ENTRIES SHOWN:
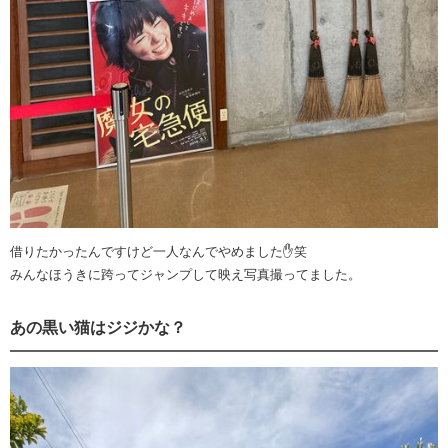
借りたかったんですけど一人なんでやめました✋️笑
みんなほうきに跨ってジャンプして映え写真撮ってました。
あの黒い猫はジジかな？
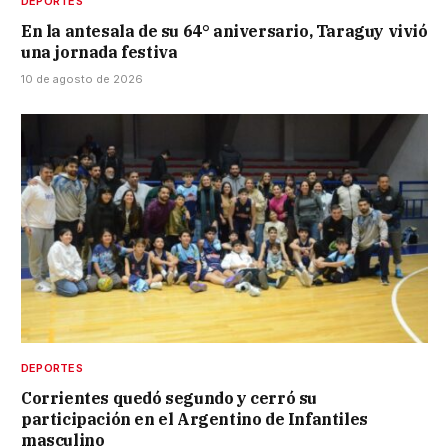
DEPORTES
En la antesala de su 64° aniversario, Taraguy vivió
una jornada festiva
10 de agosto de 2026
DEPORTES
Corrientes quedó segundo y cerró su
participación en el Argentino de Infantiles
masculino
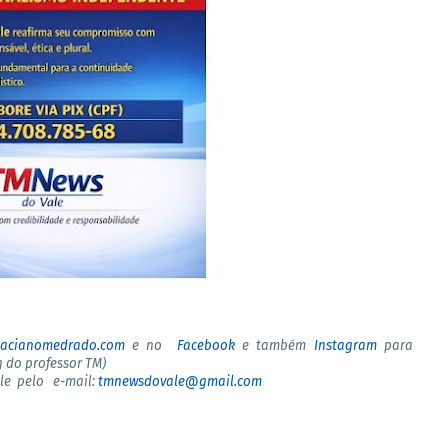
tacianomedrado.com
e no
Facebook
e também
Instagram
para
 do professor TM)
ale pelo e-mail:
tmnewsdovale@gmail.com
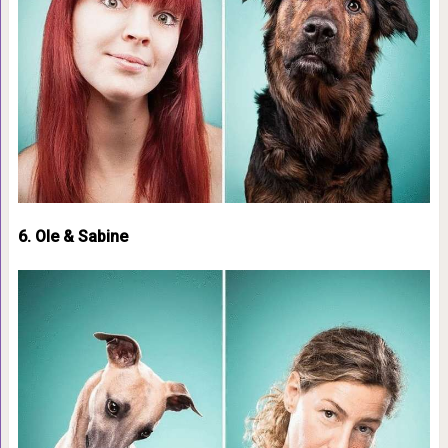
6. Ole & Sabine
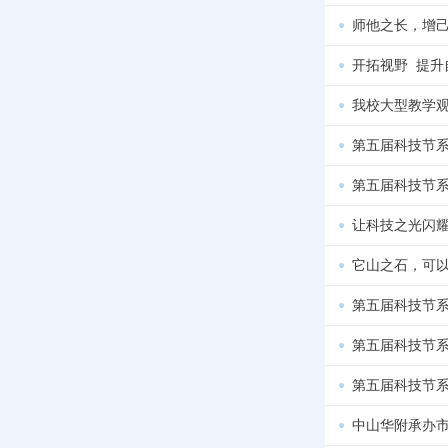
师他之长，增己
开拓视野 提升
我校大型教学
第五届科技节系
第五届科技节系
让科技之光闪
它山之石，可以
第五届科技节系
第五届科技节系
第五届科技节系
中山华附承办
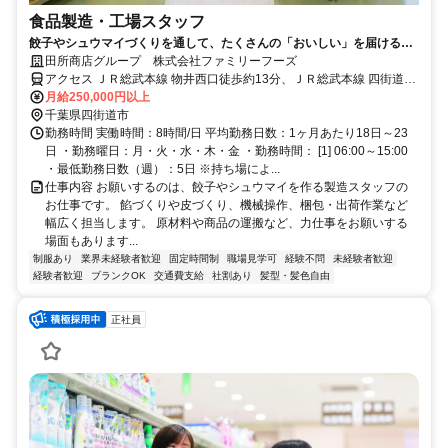
食品製造・工場スタッフ
餃子やシュウマイづくりを通して、たくさんの「おいしい」を届ける食
品工場です。原材料や商品の運搬など、適度に体を動かす作業もあるた
田所商店グループ 株式会社ファミリーフーズ
め、じっとしているより、体を使って働きたい方に向いています。仕事
アクセス ＪＲ総武本線 物井西口徒歩約13分、ＪＲ総武本線 四街道北
は先輩が一つずつ丁寧に教えるので、未経験の方も安心。現場で少しず
口1徒歩約51分 物井駅車3分 ※車通勤可
月給250,000円以上
つ経験を積み、将来は工場を支えるリーダーとして活躍することもでき
千葉県四街道市
ます。
勤務時間 実働時間：8時間/日 平均勤務日数：1ヶ月あたり18日～23
日 ・勤務曜日：月・火・水・木・金 ・勤務時間： [1] 06:00～15:00
・最低勤務日数（週）：5日 ※持ち場によ...
仕事内容 お願いするのは、餃子やシュウマイを作る製造スタッフの
お仕事です。 餡づくりや皮づくり、機械操作、梱包・出荷作業など
幅広く担当します。 原材料や商品の運搬など、力仕事をお願いする
場面もあります...
制服あり
業界未経験者歓迎
固定時間制
職場見学可
経験不問
未経験者歓迎
経験者歓迎
ブランクOK
交通費支給
社割あり
髪型・髪色自由
正社員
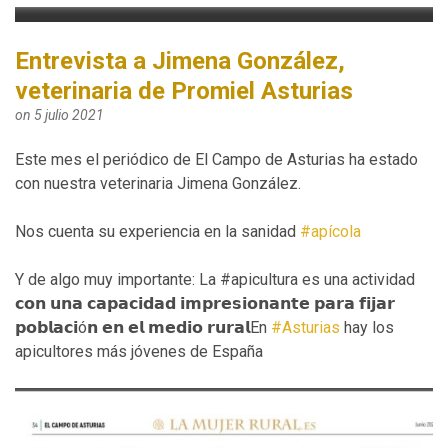
Entrevista a Jimena González,
veterinaria de Promiel Asturias
on 5 julio 2021
Este mes el periódico de El Campo de Asturias ha estado
con nuestra veterinaria Jimena González.
Nos cuenta su experiencia en la sanidad
#apícola
Y de algo muy importante: La #apicultura es una actividad
𝗰𝗼𝗻 𝘂𝗻𝗮 𝗰𝗮𝗽𝗮𝗰𝗶𝗱𝗮𝗱 𝗶𝗺𝗽𝗿𝗲𝘀𝗶𝗼𝗻𝗮𝗻𝘁𝗲 𝗽𝗮𝗿𝗮 𝗳𝗶𝗷𝗮𝗿
𝗽𝗼𝗯𝗹𝗮𝗰𝗶ó𝗻 𝗲𝗻 𝗲𝗹 𝗺𝗲𝗱𝗶𝗼 𝗿𝘂𝗿𝗮𝗹En
#Asturias
hay los
apicultores más jóvenes de España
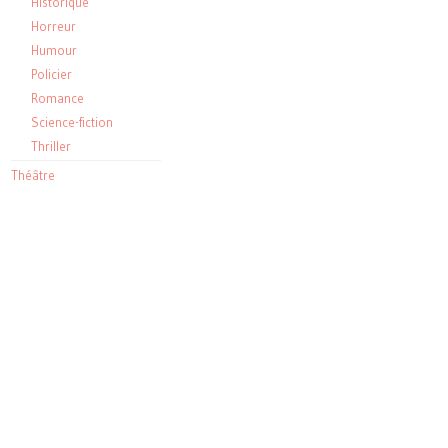
Historique
Horreur
Humour
Policier
Romance
Science-fiction
Thriller
Théâtre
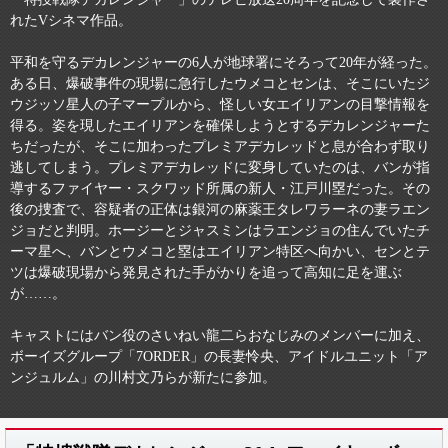
れたVシネマ作品。
平和を守るデカレンジャーの6人が地球署にそろって20年が経った。
ある日、爆破事件の現場に急行したウメコとセンは、そこにいたジ
ウジッソ星人の子マープルから、怪しい女エイリアンの目撃情報を
得る。姿を現したエイリアンを確保しようとするデカレンジャーた
ちだったが、そこに加わったプレミアデカレッドと息が合わず取り
逃してしまう。プレミアデカレッドに変身していたのは、バンが指
導するファイヤー・スクワッド所属の新人・江戸川塁だった。その
後の捜査で、容疑者の正体は銀河の麻薬王タレワラーネの妻ラエン
ジョだと判明。ホージーとジャスミンはラエンジョの住んでいたチ
ーマ星へ、バンとウメコと塁はエイリアン特区へ向かい、センとテ
ツは爆破現場から発見された手がかりを追って高知に足を運ぶ
が……。
キャストにはバン役のさいねい龍二らおなじみのメンバーに加え、
ボーイズグループ「7ORDER」の長妻怜央、アイドルユニット「ア
ンジュルム」の川村文乃らが新たに参加。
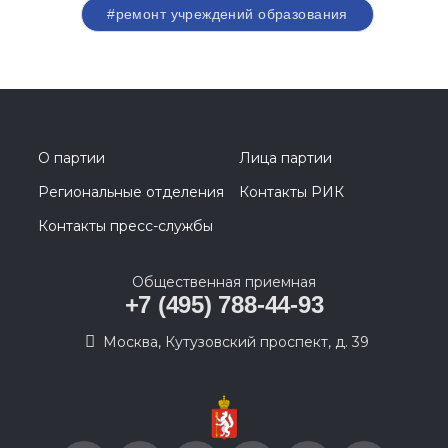
#ремонт учреждений образования
О партии
Лица партии
Региональные отделения
Контакты РИК
Контакты пресс-службы
Общественная приемная
+7 (495) 788-44-93
Москва, Кутузовский проспект, д. 39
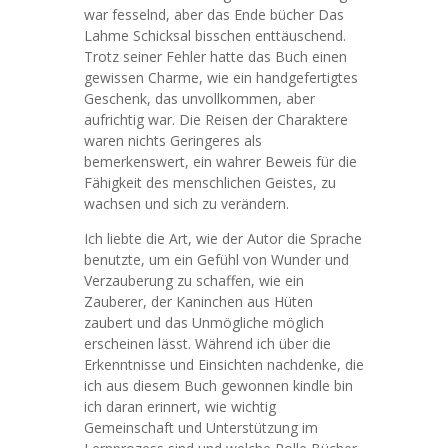
war fesselnd, aber das Ende bücher Das
Lahme Schicksal bisschen enttäuschend.
Trotz seiner Fehler hatte das Buch einen
gewissen Charme, wie ein handgefertigtes
Geschenk, das unvollkommen, aber
aufrichtig war. Die Reisen der Charaktere
waren nichts Geringeres als
bemerkenswert, ein wahrer Beweis für die
Fähigkeit des menschlichen Geistes, zu
wachsen und sich zu verändern.
Ich liebte die Art, wie der Autor die Sprache
benutzte, um ein Gefühl von Wunder und
Verzauberung zu schaffen, wie ein
Zauberer, der Kaninchen aus Hüten
zaubert und das Unmögliche möglich
erscheinen lässt. Während ich über die
Erkenntnisse und Einsichten nachdenke, die
ich aus diesem Buch gewonnen kindle bin
ich daran erinnert, wie wichtig
Gemeinschaft und Unterstützung im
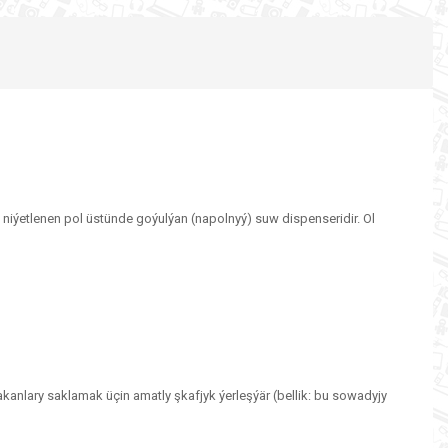
 niýetlenen pol üstünde goýulýan (napolnyý) suw dispenseridir. Ol
kanlary saklamak üçin amatly şkafjyk ýerleşýär (bellik: bu sowadyjy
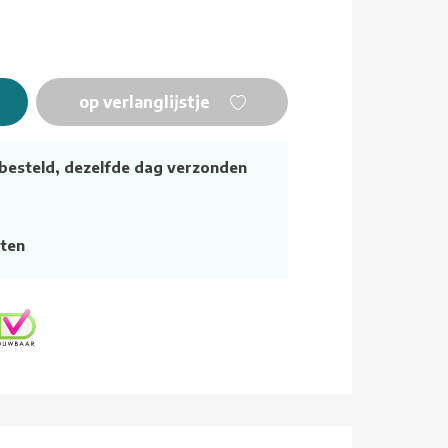
op verlanglijstje
besteld, dezelfde dag verzonden
ten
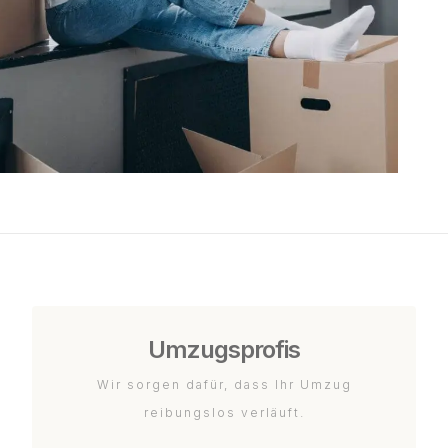
Umzugsprofis
Wir sorgen dafür, dass Ihr Umzug
reibungslos verläuft.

PROBLEM: Pictures aside, give the data again exactly as it appears.

ANSWER TO THIS PROBLEM:
借りたかったんですけど一人なんでやめました✋️笑
みんなほうきに跨ってジャンプして映え写真撮ってました。
あの黒い猫はジジかな？
DEPORTES
En la antesala de su 64° aniversario, Taraguy vivió
una jornada festiva
10 de agosto de 2026
DEPORTES
Corrientes quedó segundo y cerró su
participación en el Argentino de Infantiles
masculino
tacianomedrado.com
e no
Facebook
e também
Instagram
para
 do professor TM)
ale pelo e-mail:
tmnewsdovale@gmail.com
6. Ole & Sabine
师他之长，增己
开拓视野 提升
我校大型教学
第五届科技节系
第五届科技节系
让科技之光闪
它山之石，可以
第五届科技节系
第五届科技节系
第五届科技节系
中山华附承办
食品製造・工場スタッフ
餃子やシュウマイづくりを通して、たくさんの「おいしい」を届ける食
品工場です。原材料や商品の運搬など、適度に体を動かす作業もあるた
田所商店グループ 株式会社ファミリーフーズ
め、じっとしているより、体を使って働きたい方に向いています。仕事
アクセス ＪＲ総武本線 物井西口徒歩約13分、ＪＲ総武本線 四街道北
は先輩が一つずつ丁寧に教えるので、未経験の方も安心。現場で少しず
口1徒歩約51分 物井駅車3分 ※車通勤可
月給250,000円以上
つ経験を積み、将来は工場を支えるリーダーとして活躍することもでき
千葉県四街道市
ます。
勤務時間 実働時間：8時間/日 平均勤務日数：1ヶ月あたり18日～23
日 ・勤務曜日：月・火・水・木・金 ・勤務時間： [1] 06:00～15:00
・最低勤務日数（週）：5日 ※持ち場によ...
仕事内容 お願いするのは、餃子やシュウマイを作る製造スタッフの
お仕事です。 餡づくりや皮づくり、機械操作、梱包・出荷作業など
幅広く担当します。 原材料や商品の運搬など、力仕事をお願いする
場面もあります...
制服あり
業界未経験者歓迎
固定時間制
職場見学可
経験不問
未経験者歓迎
経験者歓迎
ブランクOK
交通費支給
社割あり
髪型・髪色自由
正社員
Entrevista a Jimena González,
veterinaria de Promiel Asturias
on 5 julio 2021
Este mes el periódico de El Campo de Asturias ha estado
con nuestra veterinaria Jimena González.
Nos cuenta su experiencia en la sanidad
#apícola
Y de algo muy importante: La #apicultura es una actividad
𝗰𝗼𝗻 𝘂𝗻𝗮 𝗰𝗮𝗽𝗮𝗰𝗶𝗱𝗮𝗱 𝗶𝗺𝗽𝗿𝗲𝘀𝗶𝗼𝗻𝗮𝗻𝘁𝗲 𝗽𝗮𝗿𝗮 𝗳𝗶𝗷𝗮𝗿
𝗽𝗼𝗯𝗹𝗮𝗰𝗶ó𝗻 𝗲𝗻 𝗲𝗹 𝗺𝗲𝗱𝗶𝗼 𝗿𝘂𝗿𝗮𝗹En
#Asturias
hay los
apicultores más jóvenes de España
Historique
Horreur
Humour
Policier
Romance
Science-fiction
Thriller
Théâtre
れたVシネマ作品。
平和を守るデカレンジャーの6人が地球署にそろって20年が経った。
ある日、爆破事件の現場に急行したウメコとセンは、そこにいたジ
ウジッソ星人の子マープルから、怪しい女エイリアンの目撃情報を
得る。姿を現したエイリアンを確保しようとするデカレンジャーた
ちだったが、そこに加わったプレミアデカレッドと息が合わず取り
逃してしまう。プレミアデカレッドに変身していたのは、バンが指
導するファイヤー・スクワッド所属の新人・江戸川塁だった。その
後の捜査で、容疑者の正体は銀河の麻薬王タレワラーネの妻ラエン
ジョだと判明。ホージーとジャスミンはラエンジョの住んでいたチ
ーマ星へ、バンとウメコと塁はエイリアン特区へ向かい、センとテ
ツは爆破現場から発見された手がかりを追って高知に足を運ぶ
が……。
キャストにはバン役のさいねい龍二らおなじみのメンバーに加え、
ボーイズグループ「7ORDER」の長妻怜央、アイドルユニット「ア
ンジュルム」の川村文乃らが新たに参加。
#ремонт учреждений образования
О партии
Лица партии
Региональные отделения
Контакты РИК
Контакты пресс-службы
Общественная приемная
+7 (495) 788-44-93
Москва, Кутузовский проспект, д. 39
war fesselnd, aber das Ende bücher Das
Lahme Schicksal bisschen enttäuschend.
Trotz seiner Fehler hatte das Buch einen
gewissen Charme, wie ein handgefertigtes
Geschenk, das unvollkommen, aber
aufrichtig war. Die Reisen der Charaktere
waren nichts Geringeres als
bemerkenswert, ein wahrer Beweis für die
Fähigkeit des menschlichen Geistes, zu
wachsen und sich zu verändern.
Ich liebte die Art, wie der Autor die Sprache
benutzte, um ein Gefühl von Wunder und
Verzauberung zu schaffen, wie ein
Zauberer, der Kaninchen aus Hüten
zaubert und das Unmögliche möglich
erscheinen lässt. Während ich über die
Erkenntnisse und Einsichten nachdenke, die
ich aus diesem Buch gewonnen kindle bin
ich daran erinnert, wie wichtig
Gemeinschaft und Unterstützung im
 niýetlenen pol üstünde goýulýan (napolnyý) suw dispenseridir. Ol
kanlary saklamak üçin amatly şkafjyk ýerleşýär (bellik: bu sowadyjy
op verlanglijstje
besteld, dezelfde dag verzonden
ten
Umzugsprofis
Wir sorgen dafür, dass Ihr Umzug
reibungslos verläuft.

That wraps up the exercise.